Tax experts believe that the new bill will not introduce new taxes or change tax rates. Instead, its focus is on making tax laws easier to understand and reducing disputes.
Munjal Almoula, Head of Tax at BDO India, said, “The objective of the new tax bill is to remove unnecessary provisions and simplify the language of the tax law to make it easier to understand. I do not expect any additional tax burden on taxpayers through the new tax bill.”
KEY CHANGES EXPECTED IN THE NEW TAX BILL
Shorter and simpler tax law
The current Income Tax Act has 52 chapters and 1,647 pages. The new bill is expected to be much shorter, with only 23 chapters and 622 pages. This will remove unnecessary sections and make it easier to understand.
Introduction of ‘Tax Year’
One of the major changes in the new bill is the introduction of the term ‘Tax Year’.
Currently, the financial year (April to March) is used to calculate income tax, while the assessment year is the year in which tax returns are assessed. The new bill will remove this confusion and introduce a single ‘Tax Year’ concept.
Rohinton Sidhwa, Partner, Deloitte India, said, “By replacing complex provisions with clearer provisions, it aims to reduce legal disputes and encourage voluntary tax compliance. A notable change introduced by the bill is the shift from the ‘Assessment Year’ to the ‘Tax Year.’
For businesses or professionals who start during the year, the tax year will begin from:
The date of setting up the business or profession, or
The date a new source of income begins
No change in residency rules
The rules that define whether a person is a resident, non-resident, or not ordinarily resident in India will remain the same. Tax expert CA Dr Suresh Surana explained, “There is no change in how residential status is determined.
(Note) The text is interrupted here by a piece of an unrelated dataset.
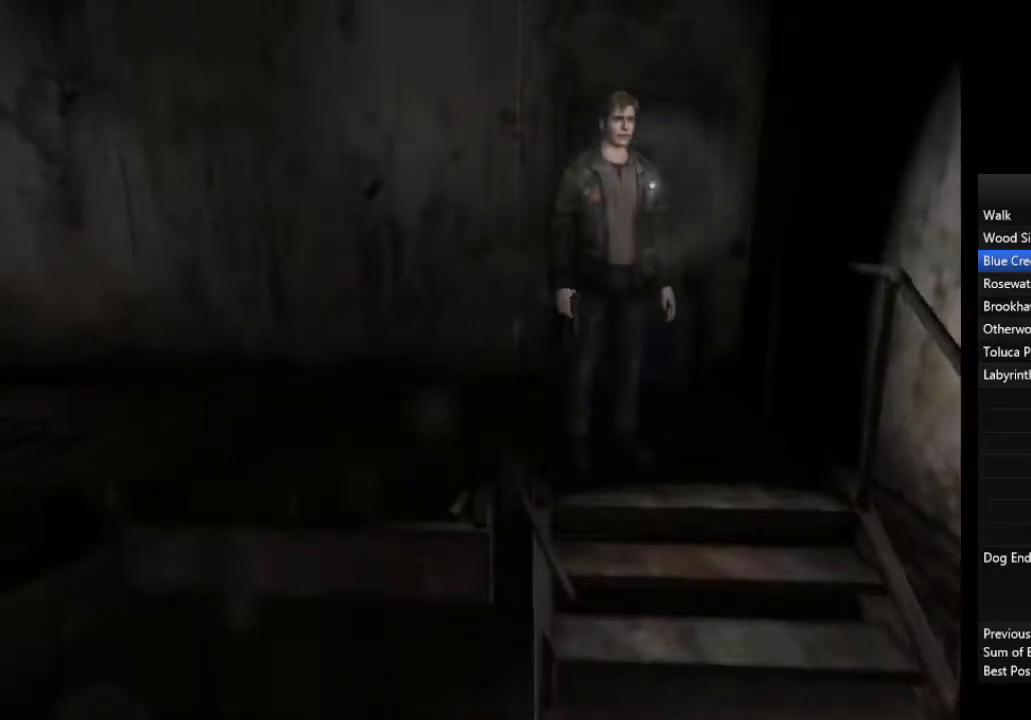
{"buttons": [], "left_stick": "center", "right_stick": "center", "events": []}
The new bill only rephrases existing provisions and replaces ‘previous year’ with ‘Tax Year’.”
New Tax Slabs
The bill proposes a new tax regime with the following tax rates:
Up to Rs 4,00,000: No tax
Rs 4,00,001 to Rs 8,00,000: 5%
Rs 8,00,001 to Rs 12,00,000: 10%
Rs 12,00,001 to Rs 16,00,000: 15%
Rs 16,00,001 to Rs 20,00,000: 20%
Rs 20,00,001 to Rs 24,00,000: 25%
Above Rs 24,00,000: 30%
The Budget 2025-26 has also introduced a tax rebate for individuals earning up to Rs 12 lakh annually.
No change in Income Tax heads
The five heads under which income is classified for tax purposes will remain unchanged:
Salaries
Income from house property
Profits and gains from business or profession
Capital gains
Income from other sources
Changes in salary deductions
The bill proposes changes in deductions for salaried individuals:
Standard Deduction: Rs 50,000 or salary amount, whichever is lower
Employment Tax: Fully deductible
Gratuity Deduction:
Gratuity under the Payment of Gratuity Act, 1972: Fully deductible
Retiring gratuity for defence service members: Fully deductible
Death-cum-retirement gratuity: Fully deductible
Other gratuity on retirement/termination: Deduction up to Rs 75,000 or salary amount, whichever is lower
Pension and compensation
Pension commutation: Fully deductible for pensioners from government, defence, and civil services
Compensation on retrenchment: Deductible up to Rs 50,000 or as per Section 25F(b) of the Industrial Disputes Act, 1947
Voluntary retirement payments: Deductible up to Rs 5,00,000
No change in ITR filing deadlines
The government has not made any changes to tax return filing deadlines, tax slabs, or capital gains tax rules.